An integrated analysis of cell-type specific gene expression reveals genes regulated by REVOLUTA and KANADI1 in the Arabidopsis shoot apical meristem

Author summary The plant hormone auxin promotes the formation of lateral organs such as leaves and flowers in a specific region of the shoot called the peripheral zone. Although the restriction of organogenesis to the peripheral zone is known to depend on the Class III Homeodomain Leucine Zipper (HD-ZIPIII) and KANADI1 (KAN1) genes, the transcriptional pathways downstream of these genes have not been studied in the shoot. In this study we investigate regulatory interactions between REVOLUTA (REV), KAN1 and auxin by developing a cell-type specific transcriptomics approach to analyse gene expression patterns and responses to perturbations. Using this approach, we identify cell-type specific genes that respond to changes in REV and KAN1 expression in the shoot. Our data reveal that while REV promotes auxin-related gene expression over the short term, both REV and KAN1 repress auxin induced genes over the long-term, consistent with their influence on organogenesis. We also identify a common set of genes repressed by REV and KAN1 that promote organogenesis.
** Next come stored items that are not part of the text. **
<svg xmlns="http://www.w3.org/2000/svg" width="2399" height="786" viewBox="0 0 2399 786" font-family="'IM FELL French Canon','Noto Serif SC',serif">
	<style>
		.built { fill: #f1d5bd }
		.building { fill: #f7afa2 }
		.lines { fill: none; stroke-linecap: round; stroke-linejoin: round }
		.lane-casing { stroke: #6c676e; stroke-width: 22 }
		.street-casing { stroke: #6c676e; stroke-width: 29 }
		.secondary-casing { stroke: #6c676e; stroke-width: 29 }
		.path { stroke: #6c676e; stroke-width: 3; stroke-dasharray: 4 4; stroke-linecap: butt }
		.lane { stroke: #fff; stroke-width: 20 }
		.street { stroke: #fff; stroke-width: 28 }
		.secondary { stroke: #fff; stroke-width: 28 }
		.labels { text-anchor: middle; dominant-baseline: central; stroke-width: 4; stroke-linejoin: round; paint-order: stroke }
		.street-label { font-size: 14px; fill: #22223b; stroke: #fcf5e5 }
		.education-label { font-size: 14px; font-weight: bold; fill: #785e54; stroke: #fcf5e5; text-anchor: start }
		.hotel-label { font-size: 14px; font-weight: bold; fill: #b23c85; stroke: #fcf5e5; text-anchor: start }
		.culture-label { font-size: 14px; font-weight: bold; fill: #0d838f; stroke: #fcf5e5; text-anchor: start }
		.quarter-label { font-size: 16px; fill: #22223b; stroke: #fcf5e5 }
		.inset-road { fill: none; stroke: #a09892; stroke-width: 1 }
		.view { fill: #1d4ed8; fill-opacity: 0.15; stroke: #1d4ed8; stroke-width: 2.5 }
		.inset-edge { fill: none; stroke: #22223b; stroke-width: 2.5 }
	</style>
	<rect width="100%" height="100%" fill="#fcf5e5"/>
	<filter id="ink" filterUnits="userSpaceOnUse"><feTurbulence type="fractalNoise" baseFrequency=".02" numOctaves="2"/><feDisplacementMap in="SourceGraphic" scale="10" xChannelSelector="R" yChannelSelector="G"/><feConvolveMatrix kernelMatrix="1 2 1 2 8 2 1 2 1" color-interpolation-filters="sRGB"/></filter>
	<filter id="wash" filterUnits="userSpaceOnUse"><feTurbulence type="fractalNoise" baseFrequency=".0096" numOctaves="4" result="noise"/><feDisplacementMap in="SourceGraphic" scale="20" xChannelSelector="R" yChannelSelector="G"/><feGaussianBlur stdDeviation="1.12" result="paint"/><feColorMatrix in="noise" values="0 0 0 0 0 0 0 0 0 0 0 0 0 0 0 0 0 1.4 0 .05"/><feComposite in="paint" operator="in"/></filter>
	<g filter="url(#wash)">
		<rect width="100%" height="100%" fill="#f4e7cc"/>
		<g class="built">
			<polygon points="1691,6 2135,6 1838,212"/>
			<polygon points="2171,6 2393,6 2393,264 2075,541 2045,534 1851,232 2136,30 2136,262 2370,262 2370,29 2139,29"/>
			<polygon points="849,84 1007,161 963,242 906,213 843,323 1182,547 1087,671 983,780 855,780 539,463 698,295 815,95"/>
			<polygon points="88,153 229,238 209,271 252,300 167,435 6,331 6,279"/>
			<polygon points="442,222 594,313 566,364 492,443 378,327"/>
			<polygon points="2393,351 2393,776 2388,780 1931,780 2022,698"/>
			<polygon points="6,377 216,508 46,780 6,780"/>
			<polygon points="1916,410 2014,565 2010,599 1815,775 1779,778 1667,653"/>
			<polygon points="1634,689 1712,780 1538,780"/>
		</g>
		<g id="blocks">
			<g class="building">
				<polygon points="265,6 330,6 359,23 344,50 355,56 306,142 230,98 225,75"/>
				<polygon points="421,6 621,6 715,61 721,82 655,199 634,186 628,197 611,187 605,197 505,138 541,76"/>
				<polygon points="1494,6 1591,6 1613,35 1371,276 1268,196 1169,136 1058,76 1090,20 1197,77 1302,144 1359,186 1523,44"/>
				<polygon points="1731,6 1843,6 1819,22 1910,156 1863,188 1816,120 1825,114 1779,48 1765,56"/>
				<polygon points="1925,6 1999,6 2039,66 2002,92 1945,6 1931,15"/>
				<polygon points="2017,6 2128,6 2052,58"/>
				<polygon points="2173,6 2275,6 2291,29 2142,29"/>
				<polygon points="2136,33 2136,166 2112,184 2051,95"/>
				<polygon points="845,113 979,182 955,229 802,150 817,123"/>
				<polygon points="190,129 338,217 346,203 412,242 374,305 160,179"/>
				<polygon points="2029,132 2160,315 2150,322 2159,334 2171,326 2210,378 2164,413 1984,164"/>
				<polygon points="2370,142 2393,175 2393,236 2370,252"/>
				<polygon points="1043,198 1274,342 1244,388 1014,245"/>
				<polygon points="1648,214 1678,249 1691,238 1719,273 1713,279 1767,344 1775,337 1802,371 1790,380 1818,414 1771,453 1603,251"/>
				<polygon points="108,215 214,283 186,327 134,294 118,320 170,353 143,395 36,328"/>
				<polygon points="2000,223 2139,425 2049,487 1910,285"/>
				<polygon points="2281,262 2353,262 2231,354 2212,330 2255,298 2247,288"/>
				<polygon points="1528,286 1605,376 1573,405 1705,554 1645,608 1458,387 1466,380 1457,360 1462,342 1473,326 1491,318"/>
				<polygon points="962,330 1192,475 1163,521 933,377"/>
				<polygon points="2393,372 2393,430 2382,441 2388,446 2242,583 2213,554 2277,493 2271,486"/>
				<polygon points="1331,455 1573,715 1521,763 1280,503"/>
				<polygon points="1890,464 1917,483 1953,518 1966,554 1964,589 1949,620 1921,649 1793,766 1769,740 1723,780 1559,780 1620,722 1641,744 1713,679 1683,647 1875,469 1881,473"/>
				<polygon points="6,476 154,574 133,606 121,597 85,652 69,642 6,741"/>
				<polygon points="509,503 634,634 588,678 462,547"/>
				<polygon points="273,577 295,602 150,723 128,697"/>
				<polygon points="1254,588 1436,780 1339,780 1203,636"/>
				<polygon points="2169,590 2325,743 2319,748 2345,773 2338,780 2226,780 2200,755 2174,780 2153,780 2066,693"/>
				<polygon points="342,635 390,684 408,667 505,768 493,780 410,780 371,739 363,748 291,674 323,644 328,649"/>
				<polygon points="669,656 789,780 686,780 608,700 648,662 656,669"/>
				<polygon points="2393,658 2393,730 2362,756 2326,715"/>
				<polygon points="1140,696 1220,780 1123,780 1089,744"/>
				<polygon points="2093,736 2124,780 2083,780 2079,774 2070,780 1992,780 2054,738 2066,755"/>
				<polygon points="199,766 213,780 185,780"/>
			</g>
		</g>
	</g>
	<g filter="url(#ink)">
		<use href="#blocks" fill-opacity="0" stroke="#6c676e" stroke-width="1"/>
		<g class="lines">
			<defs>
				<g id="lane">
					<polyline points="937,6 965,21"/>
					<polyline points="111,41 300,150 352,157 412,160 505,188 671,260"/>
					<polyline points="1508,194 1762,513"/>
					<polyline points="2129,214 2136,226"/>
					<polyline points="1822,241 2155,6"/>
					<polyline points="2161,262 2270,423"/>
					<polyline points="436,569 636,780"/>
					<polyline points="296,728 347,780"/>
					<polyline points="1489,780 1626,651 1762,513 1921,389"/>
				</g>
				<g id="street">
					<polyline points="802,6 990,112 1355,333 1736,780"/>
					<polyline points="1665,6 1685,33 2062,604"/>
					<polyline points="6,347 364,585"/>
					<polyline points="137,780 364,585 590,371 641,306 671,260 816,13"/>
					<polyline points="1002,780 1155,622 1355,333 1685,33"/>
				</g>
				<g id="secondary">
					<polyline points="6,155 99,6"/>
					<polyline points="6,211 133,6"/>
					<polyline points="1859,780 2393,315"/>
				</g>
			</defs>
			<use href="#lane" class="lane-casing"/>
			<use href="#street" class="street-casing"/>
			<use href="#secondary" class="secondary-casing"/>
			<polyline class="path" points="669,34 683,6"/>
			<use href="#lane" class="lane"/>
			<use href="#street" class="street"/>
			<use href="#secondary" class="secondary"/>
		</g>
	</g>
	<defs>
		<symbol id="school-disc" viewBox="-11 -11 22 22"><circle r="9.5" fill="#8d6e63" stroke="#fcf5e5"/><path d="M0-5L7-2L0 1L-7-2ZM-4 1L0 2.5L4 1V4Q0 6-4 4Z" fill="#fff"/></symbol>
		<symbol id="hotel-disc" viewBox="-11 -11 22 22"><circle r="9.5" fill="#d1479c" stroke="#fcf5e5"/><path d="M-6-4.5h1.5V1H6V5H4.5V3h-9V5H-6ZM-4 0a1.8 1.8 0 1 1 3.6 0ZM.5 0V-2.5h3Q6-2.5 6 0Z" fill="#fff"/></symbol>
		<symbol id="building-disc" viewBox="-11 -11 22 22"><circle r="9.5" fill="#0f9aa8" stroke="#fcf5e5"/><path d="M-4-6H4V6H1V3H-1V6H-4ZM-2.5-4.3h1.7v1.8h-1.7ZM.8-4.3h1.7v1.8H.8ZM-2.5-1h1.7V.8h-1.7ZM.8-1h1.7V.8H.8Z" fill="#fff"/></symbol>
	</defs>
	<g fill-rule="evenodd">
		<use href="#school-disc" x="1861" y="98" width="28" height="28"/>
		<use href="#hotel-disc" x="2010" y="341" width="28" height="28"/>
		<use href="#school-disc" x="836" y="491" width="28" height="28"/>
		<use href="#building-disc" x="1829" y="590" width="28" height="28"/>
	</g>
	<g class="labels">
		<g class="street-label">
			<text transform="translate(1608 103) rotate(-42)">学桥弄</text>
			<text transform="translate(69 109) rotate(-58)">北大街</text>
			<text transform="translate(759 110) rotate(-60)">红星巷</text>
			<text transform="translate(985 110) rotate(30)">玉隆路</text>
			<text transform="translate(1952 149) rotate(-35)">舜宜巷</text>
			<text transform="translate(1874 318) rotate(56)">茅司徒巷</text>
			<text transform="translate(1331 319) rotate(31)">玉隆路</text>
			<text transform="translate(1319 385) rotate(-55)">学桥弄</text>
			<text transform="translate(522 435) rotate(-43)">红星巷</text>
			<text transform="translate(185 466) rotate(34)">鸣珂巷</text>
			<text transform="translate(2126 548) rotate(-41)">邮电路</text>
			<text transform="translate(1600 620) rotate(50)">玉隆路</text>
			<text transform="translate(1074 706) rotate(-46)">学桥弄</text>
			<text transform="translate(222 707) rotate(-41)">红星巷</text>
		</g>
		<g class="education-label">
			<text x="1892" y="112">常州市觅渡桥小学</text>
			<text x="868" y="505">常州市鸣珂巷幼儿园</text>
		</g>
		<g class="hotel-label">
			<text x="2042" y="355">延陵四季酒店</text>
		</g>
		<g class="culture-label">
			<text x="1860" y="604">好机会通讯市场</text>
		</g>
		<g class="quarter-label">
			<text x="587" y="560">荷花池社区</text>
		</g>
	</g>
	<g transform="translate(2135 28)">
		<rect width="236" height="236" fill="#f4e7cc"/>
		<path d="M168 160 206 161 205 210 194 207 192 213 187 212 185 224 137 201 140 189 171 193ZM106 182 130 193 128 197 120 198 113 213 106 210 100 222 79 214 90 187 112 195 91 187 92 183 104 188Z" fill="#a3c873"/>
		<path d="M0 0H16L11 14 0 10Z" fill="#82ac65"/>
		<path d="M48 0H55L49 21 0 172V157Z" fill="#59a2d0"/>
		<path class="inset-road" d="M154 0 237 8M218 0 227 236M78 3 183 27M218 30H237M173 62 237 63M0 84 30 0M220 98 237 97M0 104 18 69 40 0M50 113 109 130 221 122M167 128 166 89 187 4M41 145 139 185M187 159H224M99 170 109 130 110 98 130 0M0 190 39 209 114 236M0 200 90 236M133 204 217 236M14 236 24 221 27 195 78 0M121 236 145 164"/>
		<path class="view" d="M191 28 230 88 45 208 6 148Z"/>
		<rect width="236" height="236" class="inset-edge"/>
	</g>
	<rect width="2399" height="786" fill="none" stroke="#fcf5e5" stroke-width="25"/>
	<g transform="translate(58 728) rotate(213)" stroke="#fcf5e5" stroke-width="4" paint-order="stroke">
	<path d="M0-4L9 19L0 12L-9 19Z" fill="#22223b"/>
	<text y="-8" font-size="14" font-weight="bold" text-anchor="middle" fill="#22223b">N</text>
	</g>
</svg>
In the Arabidopsis thaliana shoot apical meristem (SAM) the expression domains of Class III Homeodomain Leucine Zipper (HD-ZIPIII) and KANADI (KAN) genes are separated by a narrow boundary region from which new organs are initiated. Disruption of this boundary through either loss of function or ectopic expression of HD-ZIPIII and KAN causes ectopic or suppression of organ formation respectively, raising the question of how these transcription factors regulate organogenesis at a molecular level. In this study we develop a multi-channel FACS/RNA-seq approach to characterize global patterns of gene expression across the HD-ZIPIII-KAN1 SAM boundary. We then combine FACS, RNA-seq and perturbations of HD-ZIPIII and KAN expression to identify genes that are both responsive to REV and KAN1 and normally expressed in patterns that correlate with REV and KAN1. Our data reveal that a significant number of genes responsive to REV are regulated in opposite ways depending on time after induction, with genes associated with auxin response and synthesis upregulated initially, but later repressed. We also characterize the cell type specific expression patterns of auxin responsive genes and identify a set of genes involved in organogenesis repressed by both REV and KAN1.